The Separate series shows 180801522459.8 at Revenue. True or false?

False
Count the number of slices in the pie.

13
········
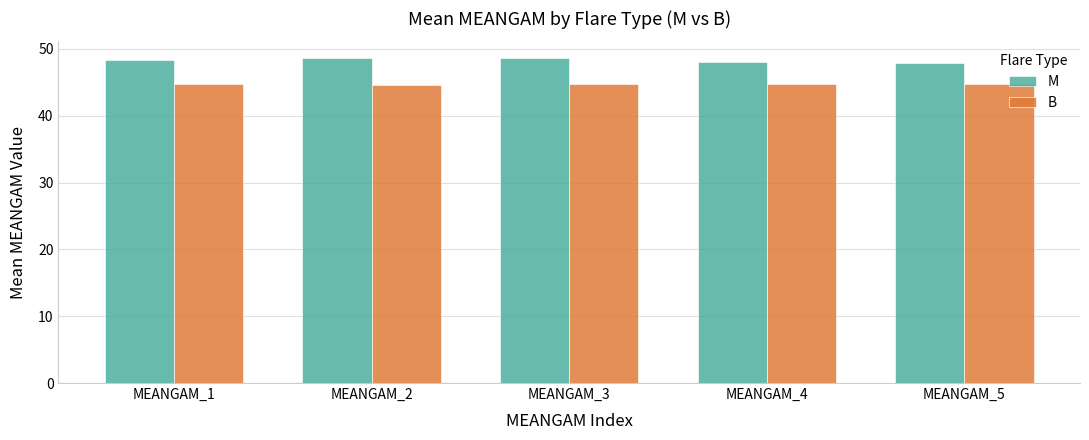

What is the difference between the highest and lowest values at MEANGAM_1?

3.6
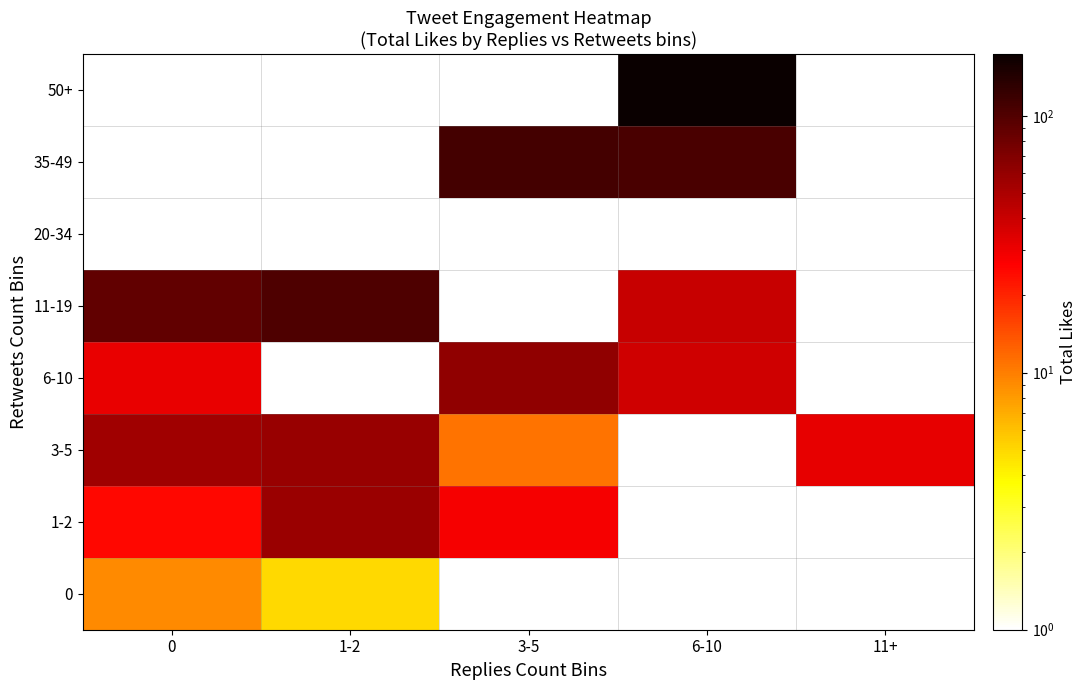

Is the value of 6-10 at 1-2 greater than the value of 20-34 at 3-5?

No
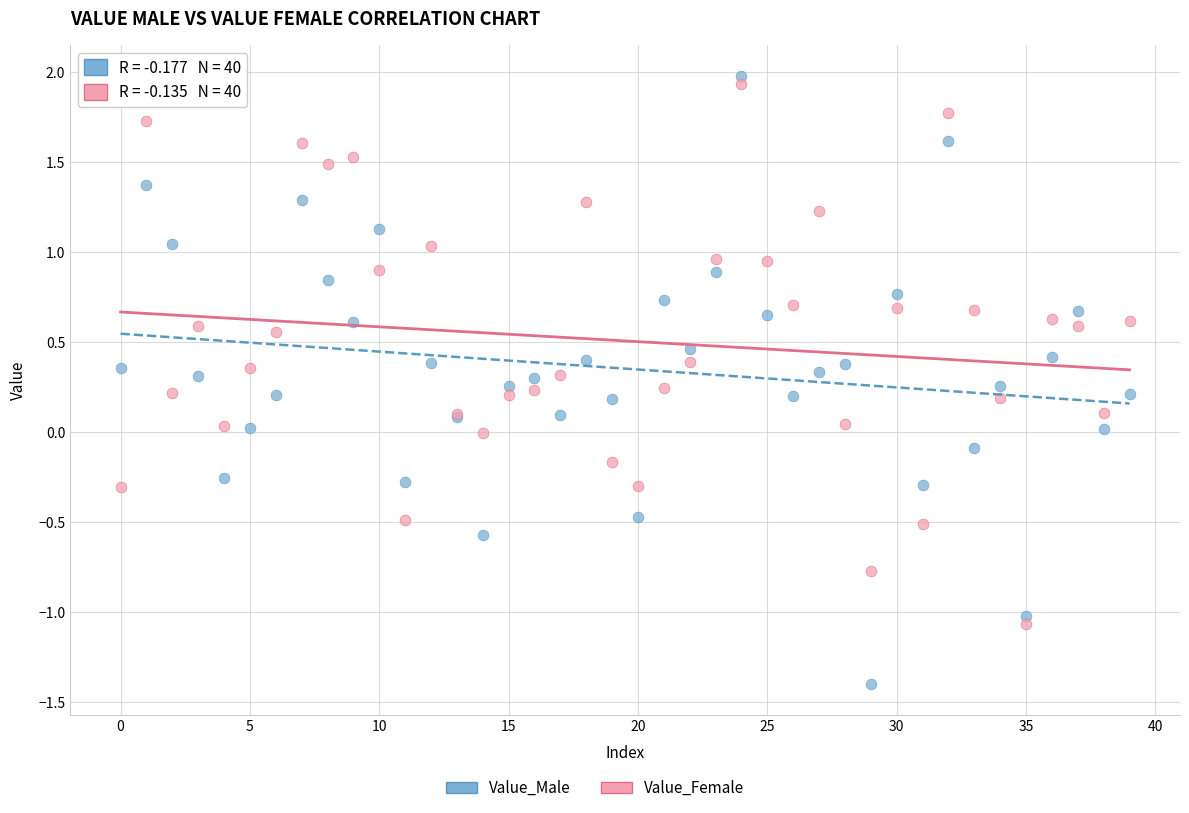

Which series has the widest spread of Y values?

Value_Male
········
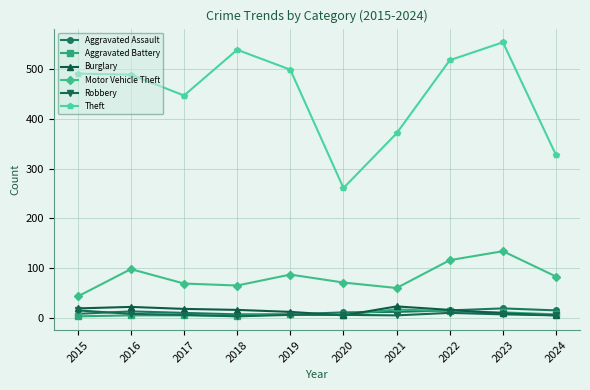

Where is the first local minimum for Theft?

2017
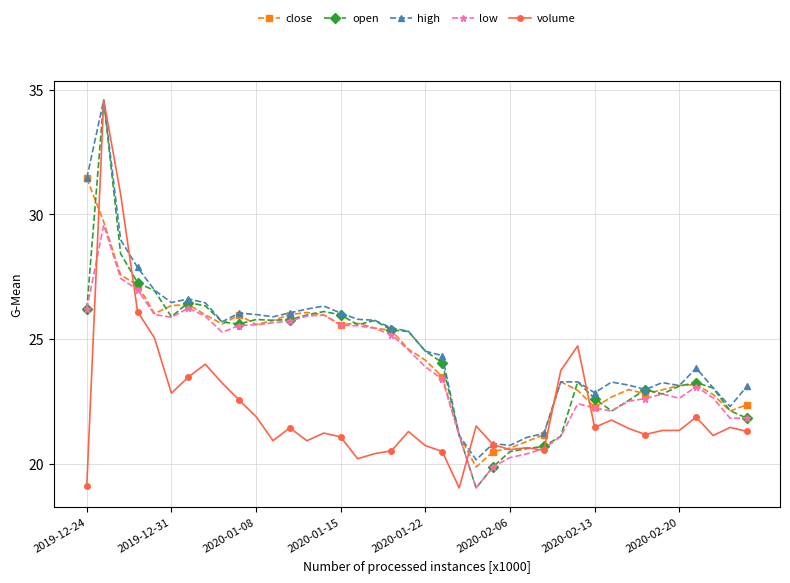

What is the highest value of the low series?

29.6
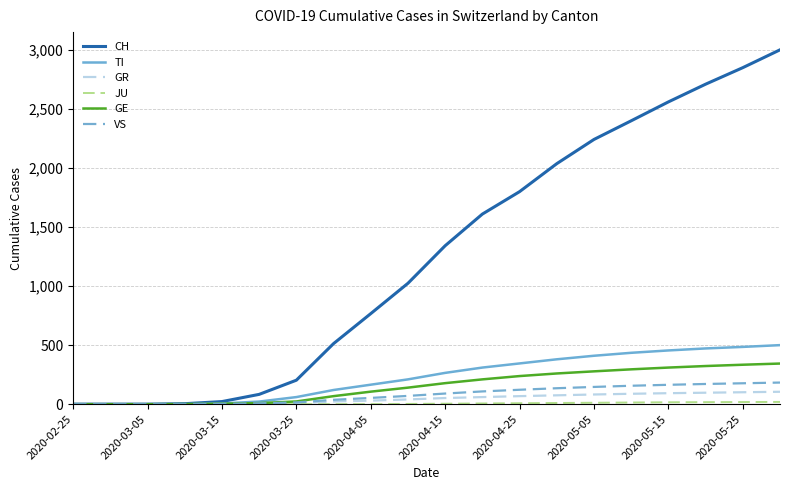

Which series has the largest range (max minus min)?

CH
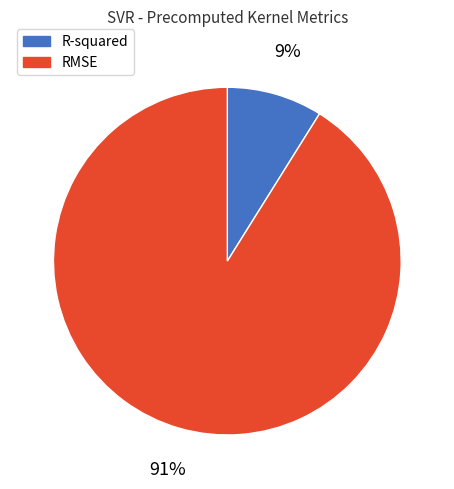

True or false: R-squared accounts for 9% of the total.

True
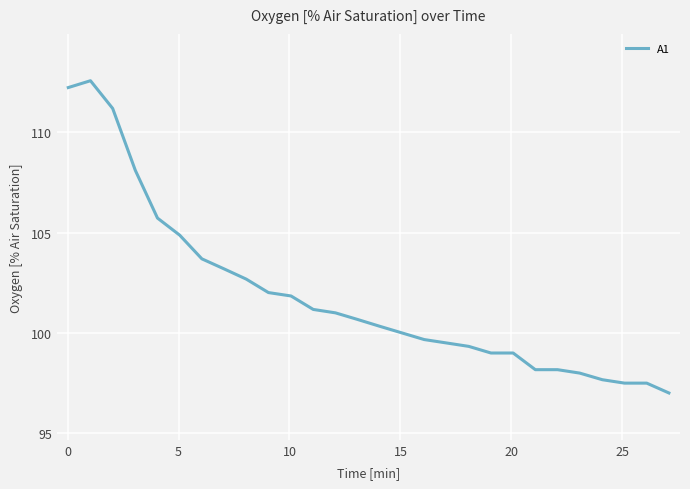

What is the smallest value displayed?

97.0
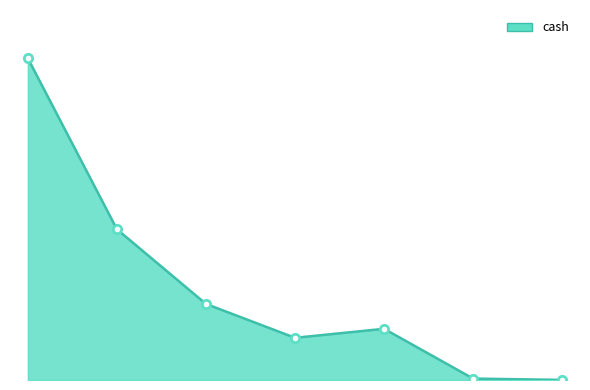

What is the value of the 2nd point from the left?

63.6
········
[TASK DESCRIPTION] Copy out the records word for word, from the line containing "The Separate series" through the line containing "Count the number of slices in the pie.".

[REPLY TO THE TASK]
The Separate series shows 180801522459.8 at Revenue. True or false?

False
Count the number of slices in the pie.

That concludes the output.